Inverse trigonometry: How to find $x$

Question

When $\sin^{-1}\left(\frac{2x}{1+x²}\right)=2\tan^{-1}(x)$? I thought that it was for all $x\in\mathbb{R}$ but it was incorrect, so please help!

Answer 1

Use

Inverse trigonometric function identity doubt: $\tan^{-1}x+\tan^{-1}y =-\pi+\tan^{-1}\left(\frac{x+y}{1-xy}\right)$, when $x<0$, $y<0$, and $xy>1$

OR

Why is $\arctan\frac{x+y}{1-xy} = \arctan x +\arctan y$?

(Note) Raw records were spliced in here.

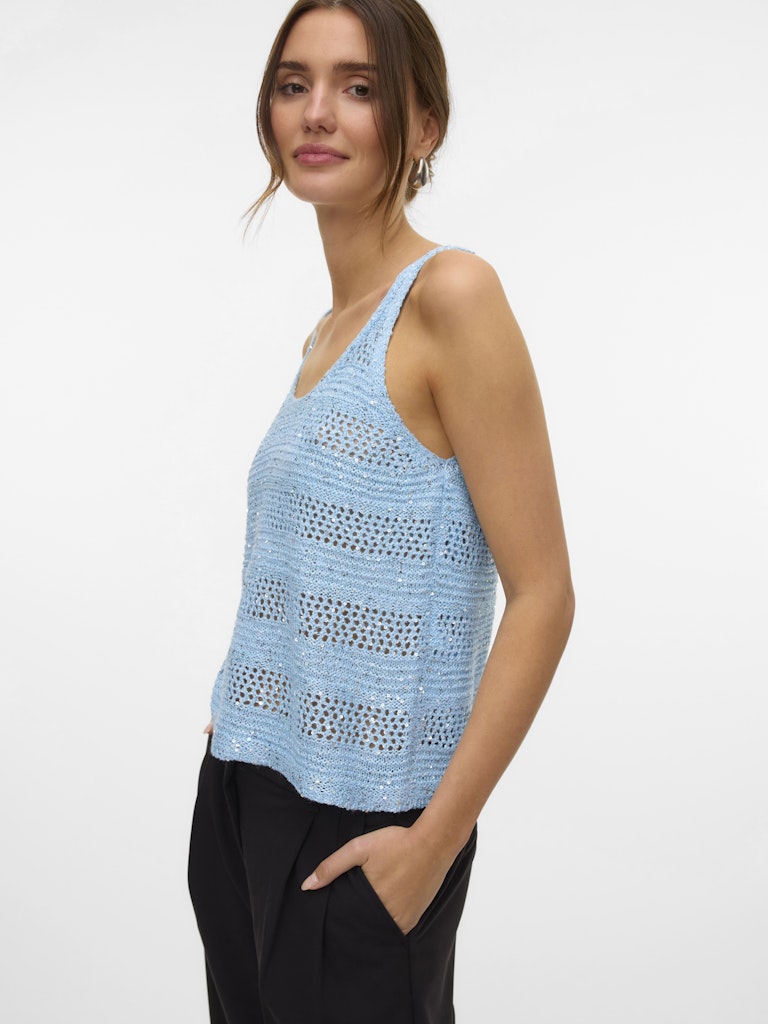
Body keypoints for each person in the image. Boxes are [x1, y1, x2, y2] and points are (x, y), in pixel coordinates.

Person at [188, 1, 574, 1021]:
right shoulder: (327, 333)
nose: (317, 112)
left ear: (424, 124)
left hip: (365, 831)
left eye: (357, 88)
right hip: (242, 795)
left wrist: (433, 845)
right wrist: (247, 719)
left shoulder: (452, 295)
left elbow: (544, 595)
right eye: (294, 84)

$$2\arctan x=\begin{cases} \arctan\dfrac{2x}{1-x^2} &\mbox{if } x^2<1\\ \pi+\arctan\dfrac{2x}{1-x^2} & \mbox{if } x^2>1\\\text{sign}(x)\cdot\dfrac\pi2 & \mbox{if } x^2=1\end{cases} $$

Finally if $\arctan\dfrac{2x}{1-x^2}=y,\tan y=\dfrac{2x}{1-x^2},-\dfrac\pi2<y<\dfrac\pi2$

$\sec y=+\sqrt{1+\left(\dfrac{2x}{1-x^2}\right)^2}=\dfrac{1+x^2}{|1-x^2|}$

$\sin y=\dfrac{\tan y}{\sec y}=?$

Answer 2

Let $\tan^{-1}x=y,-\dfrac\pi2<y<\dfrac\pi2\ \ \ \ (1)$

and $\sin^{-1}\dfrac{2x}{1+x^2}=\sin^{-1}(\sin2y)=n\pi+(-1)^n(2y)=f(y)$ where $n$ is an integer such that $-\dfrac\pi2\le f(y)\le\dfrac\pi2$

If $n=0,-\dfrac\pi2\le2y\le\dfrac\pi2\iff-1\le x\le1$

If $n=1,-\dfrac\pi2\le\pi-2y\le\dfrac\pi2\iff\dfrac{3\pi}2\ge2y\ge\dfrac\pi2$ but $2y<\pi$ by $(1)$ $\implies\dfrac\pi2\le2y<\pi\implies x\ge1$

Similarly, $n=-1,-\dfrac\pi2\le-\pi-2y\le\dfrac\pi2\iff x\le1$

Answer 3

Let $f(x)=\sin^{-1}\left(\frac{2x}{1+x²}\right)-2\tan^{-1}(x)$ and examine

$$f’(x) =\left( \frac{1-x^2}{|1-x^2|}-1\right)\frac2{1+x^2}$$

which is apparent that, only for $x\in[-1,1]$, $f’(x)=0$ with the two functions equal to each other.